Let’s frame it this way: I have an urge to listen to “Fly Me To The Moon”. Then you tell me to listen to “My Way” instead. Yeah, we’re kinda close, but no! I want “Fly Me To The Moon” whether it’s Sinatra or Buble or some person in their bedroom. If I want an octagon-y watch case, why am I presented with all these things that just… aren’t an octagon? This conundrum drives many laymen to fake watches because there aren’t any decent alternatives. The true Cover Watch is the antidote. The Cover Watch retains the vibes. It’s a shameless celebration of the elements of design that make you fall in love with the stuff that’s just inaccessible sometimes. Like a movie remake, companies even cover their own watches from time to time. The Longines Tuxedos, the Omega Seamaster 1948. The Massena Lab Uni-Racer is a cover watch too [Ed. note: Of course, so is the MoonSwatch]. When done right these watches are a celebration for the collector. An accessible way for people to get into a subsection of watches they enjoy without selling an organ.
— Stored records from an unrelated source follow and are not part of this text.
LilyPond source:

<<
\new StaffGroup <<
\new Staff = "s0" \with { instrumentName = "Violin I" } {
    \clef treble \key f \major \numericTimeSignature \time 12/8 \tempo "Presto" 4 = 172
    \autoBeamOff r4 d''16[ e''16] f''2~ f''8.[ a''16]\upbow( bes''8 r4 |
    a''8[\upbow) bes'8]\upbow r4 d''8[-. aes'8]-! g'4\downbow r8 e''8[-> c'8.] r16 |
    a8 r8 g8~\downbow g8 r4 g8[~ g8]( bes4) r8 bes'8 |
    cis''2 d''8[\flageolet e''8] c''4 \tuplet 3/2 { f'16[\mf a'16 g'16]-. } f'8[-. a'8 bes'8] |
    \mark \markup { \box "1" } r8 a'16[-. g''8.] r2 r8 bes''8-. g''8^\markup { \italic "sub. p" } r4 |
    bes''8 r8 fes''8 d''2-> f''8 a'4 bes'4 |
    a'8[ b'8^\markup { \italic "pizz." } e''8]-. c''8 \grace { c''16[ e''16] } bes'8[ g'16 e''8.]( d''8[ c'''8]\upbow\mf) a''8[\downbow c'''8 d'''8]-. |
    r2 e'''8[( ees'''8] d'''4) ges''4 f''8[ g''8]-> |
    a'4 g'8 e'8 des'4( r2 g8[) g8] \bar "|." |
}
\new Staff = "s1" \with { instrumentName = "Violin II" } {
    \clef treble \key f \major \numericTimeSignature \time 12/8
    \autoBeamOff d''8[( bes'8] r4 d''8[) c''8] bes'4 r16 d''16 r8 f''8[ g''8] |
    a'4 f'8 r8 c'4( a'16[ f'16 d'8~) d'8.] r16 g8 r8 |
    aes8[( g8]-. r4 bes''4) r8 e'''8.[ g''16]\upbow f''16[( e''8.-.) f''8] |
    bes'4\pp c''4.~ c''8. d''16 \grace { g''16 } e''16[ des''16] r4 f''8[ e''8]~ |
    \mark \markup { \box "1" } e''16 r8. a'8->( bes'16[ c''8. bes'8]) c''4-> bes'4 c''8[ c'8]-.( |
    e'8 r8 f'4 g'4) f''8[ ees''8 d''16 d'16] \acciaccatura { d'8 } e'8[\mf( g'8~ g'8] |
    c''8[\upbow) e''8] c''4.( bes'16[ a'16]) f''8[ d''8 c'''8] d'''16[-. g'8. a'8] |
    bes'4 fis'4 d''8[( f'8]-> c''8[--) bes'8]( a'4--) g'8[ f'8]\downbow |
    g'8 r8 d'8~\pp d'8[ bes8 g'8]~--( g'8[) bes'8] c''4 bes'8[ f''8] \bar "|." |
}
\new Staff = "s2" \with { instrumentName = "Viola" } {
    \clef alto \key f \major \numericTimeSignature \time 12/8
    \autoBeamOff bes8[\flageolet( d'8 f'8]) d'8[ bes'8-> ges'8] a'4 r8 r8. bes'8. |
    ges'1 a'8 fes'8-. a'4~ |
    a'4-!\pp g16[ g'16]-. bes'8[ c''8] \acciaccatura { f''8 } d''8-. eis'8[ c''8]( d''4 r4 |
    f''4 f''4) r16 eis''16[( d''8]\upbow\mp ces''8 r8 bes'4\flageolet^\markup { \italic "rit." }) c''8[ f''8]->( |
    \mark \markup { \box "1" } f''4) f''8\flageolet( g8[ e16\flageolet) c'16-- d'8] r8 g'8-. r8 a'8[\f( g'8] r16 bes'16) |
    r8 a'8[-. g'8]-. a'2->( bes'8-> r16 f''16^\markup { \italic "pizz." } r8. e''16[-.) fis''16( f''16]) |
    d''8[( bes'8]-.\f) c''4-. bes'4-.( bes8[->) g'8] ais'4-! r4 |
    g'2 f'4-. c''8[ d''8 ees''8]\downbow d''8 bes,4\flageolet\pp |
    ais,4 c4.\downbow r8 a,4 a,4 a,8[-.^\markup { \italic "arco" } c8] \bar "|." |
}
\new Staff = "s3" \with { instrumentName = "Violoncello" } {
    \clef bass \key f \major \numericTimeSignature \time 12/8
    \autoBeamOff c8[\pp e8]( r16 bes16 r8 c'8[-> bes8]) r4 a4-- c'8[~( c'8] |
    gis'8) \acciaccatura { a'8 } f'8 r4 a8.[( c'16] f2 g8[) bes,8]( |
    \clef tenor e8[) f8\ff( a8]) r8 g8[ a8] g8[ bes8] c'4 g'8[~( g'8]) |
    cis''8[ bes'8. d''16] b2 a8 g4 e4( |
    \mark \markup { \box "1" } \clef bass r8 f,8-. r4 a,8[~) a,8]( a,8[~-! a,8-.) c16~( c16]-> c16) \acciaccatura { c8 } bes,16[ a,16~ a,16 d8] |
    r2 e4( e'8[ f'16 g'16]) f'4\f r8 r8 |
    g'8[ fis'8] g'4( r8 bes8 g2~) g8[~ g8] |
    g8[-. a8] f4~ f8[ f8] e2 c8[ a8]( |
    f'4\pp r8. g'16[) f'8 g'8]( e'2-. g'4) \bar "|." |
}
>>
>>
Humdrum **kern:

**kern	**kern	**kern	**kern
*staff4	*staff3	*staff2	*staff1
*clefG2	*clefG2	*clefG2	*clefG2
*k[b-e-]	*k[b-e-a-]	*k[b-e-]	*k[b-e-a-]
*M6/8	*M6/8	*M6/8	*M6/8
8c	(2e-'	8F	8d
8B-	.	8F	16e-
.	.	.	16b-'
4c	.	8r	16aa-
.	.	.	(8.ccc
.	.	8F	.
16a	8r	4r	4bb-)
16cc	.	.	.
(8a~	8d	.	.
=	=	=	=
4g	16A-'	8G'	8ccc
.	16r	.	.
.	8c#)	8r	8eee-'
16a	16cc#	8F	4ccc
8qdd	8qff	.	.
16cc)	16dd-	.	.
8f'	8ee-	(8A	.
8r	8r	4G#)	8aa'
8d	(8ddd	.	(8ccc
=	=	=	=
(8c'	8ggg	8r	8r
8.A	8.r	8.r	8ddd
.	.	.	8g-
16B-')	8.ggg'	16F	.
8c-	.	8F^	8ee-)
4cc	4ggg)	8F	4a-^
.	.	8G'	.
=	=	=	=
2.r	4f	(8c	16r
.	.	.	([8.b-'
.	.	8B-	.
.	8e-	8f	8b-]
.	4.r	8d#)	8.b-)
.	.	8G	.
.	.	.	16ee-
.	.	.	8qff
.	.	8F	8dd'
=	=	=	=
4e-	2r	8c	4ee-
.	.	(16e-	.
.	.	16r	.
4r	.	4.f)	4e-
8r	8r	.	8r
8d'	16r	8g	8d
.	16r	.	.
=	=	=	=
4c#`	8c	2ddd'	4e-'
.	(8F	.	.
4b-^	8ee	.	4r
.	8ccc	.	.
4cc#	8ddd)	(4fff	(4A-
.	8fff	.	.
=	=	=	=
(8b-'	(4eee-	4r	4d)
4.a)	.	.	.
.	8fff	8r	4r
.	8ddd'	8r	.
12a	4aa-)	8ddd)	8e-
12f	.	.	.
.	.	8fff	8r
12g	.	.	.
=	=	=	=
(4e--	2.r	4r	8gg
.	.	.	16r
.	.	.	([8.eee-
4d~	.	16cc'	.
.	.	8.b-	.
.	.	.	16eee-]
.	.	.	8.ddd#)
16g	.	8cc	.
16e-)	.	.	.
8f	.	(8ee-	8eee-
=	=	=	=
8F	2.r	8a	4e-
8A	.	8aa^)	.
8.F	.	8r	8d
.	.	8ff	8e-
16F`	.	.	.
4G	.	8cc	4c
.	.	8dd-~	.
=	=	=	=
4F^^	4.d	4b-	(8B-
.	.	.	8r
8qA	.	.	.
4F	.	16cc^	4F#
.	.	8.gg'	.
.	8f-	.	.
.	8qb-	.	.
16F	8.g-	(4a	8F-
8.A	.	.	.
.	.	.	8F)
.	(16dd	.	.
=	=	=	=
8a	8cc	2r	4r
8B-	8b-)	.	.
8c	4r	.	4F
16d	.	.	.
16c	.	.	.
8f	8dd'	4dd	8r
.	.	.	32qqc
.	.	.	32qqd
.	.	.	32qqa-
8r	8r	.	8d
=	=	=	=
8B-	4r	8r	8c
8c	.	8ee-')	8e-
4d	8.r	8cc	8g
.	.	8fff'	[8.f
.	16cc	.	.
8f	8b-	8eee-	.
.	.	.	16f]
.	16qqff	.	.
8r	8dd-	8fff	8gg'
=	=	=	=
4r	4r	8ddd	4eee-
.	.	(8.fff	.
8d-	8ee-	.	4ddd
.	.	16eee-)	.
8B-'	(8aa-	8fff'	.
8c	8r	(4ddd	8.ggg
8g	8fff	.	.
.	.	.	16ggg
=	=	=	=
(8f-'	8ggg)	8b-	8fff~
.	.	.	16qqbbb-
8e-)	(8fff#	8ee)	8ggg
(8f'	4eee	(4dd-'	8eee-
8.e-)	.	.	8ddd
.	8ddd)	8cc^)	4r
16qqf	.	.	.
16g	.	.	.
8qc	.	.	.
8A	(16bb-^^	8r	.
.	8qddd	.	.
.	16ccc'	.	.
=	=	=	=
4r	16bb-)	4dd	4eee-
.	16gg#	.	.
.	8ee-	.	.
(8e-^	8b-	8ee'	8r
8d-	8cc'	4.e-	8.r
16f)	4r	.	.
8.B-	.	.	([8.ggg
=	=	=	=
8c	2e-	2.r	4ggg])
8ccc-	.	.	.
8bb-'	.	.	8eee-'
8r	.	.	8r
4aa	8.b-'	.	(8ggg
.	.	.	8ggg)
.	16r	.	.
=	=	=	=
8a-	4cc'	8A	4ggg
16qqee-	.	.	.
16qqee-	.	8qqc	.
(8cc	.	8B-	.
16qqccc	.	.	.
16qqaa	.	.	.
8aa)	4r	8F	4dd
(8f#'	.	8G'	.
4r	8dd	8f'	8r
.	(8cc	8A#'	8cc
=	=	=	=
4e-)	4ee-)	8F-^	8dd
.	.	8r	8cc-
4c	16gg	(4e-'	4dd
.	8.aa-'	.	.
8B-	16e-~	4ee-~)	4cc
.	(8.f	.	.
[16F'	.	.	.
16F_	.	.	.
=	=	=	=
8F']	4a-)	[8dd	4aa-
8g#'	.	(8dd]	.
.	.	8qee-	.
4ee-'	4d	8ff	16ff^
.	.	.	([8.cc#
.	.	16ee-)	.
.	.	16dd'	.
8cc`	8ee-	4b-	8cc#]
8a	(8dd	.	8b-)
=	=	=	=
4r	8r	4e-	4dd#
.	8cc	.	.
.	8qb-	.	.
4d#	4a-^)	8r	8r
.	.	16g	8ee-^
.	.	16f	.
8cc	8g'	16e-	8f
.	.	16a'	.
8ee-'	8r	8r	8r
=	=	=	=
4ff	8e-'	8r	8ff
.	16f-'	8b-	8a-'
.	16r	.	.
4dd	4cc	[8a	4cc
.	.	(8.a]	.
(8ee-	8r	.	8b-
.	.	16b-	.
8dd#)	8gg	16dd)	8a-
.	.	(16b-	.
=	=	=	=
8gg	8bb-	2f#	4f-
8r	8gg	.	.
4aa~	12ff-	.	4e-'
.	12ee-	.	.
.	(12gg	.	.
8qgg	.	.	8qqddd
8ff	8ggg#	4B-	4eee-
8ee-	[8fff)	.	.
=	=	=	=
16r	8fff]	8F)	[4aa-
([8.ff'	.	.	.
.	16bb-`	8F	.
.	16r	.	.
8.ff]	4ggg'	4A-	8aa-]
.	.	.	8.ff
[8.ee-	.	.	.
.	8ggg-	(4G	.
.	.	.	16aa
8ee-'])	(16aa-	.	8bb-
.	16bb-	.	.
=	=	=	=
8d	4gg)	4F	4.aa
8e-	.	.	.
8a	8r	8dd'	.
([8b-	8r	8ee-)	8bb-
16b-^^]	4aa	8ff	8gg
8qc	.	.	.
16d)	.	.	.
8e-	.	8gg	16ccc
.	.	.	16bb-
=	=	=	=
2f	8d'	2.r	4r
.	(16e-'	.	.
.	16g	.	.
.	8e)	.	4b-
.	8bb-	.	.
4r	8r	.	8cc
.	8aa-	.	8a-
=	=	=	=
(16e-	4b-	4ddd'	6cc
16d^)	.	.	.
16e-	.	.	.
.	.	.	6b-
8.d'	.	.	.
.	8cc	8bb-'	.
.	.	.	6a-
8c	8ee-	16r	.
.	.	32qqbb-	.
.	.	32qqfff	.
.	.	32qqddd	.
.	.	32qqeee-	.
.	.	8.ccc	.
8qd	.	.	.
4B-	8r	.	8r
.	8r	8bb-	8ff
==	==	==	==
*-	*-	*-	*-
Done right, much like an iconic cover song, cover watches can even carve out their own place amongst the collective watch sphere, as the CasiOak did (even if Casio says the watch actually wasn’t inspired by the Royal Oak). It’s quite the paradox, a remix of something becoming inherently unique. The primary appeal of these watches is accessibility. The enjoyable part of the cover watch is the reinterpretation itself. The CasiOak, while sharing design language with the Royal Oak, is clearly still a G-Shock. When a core idea is taken through a unique filter a different yet familiar product is born. That’s what makes re-interpretations so fun (and is also why they keep making James Bond films).
I’ve amassed a small spattering of what can be deemed Cover Watches (or, ‘-ish’ watches). From the CasiOaks, to my vintage Zenith (Calatrava-ish) and the Hodinkee X Timex Q (Polar Explorer-ish). These have all stemmed from an initial want of the original. Then settling for an alternative. And finally an appreciation of what the alternative brings to the point of preferring it over what I had originally wanted. Would I have just straight up bought a vintage Calatrava initially if I could? Of course! Did I find something more interesting due to the fact that I couldn’t? Hell yeah. That’s the fun.
Choosing the Mood (and the Cover Watch)
There's a certain charm in choosing a mood of watch and seeing where your own personal hunt takes you. I wanted a Breguet. A Breguet is not possible for me at the moment, so I looked to scratch that itch in another way. These are the ideas of Breguet filtered through the lens of Jaeger-Benzinger. It’s not a one-to-one of a Breguet but the spirit is carried over and presented as something new at a price point that is more than accommodating.
Instead of idolizing specific watches we should instead sanctify ideas and design languages. That might make the collecting hivemind a bit more interesting. You can hold the original song in the utmost esteem but why not listen to a cover? You might find that it's just as special.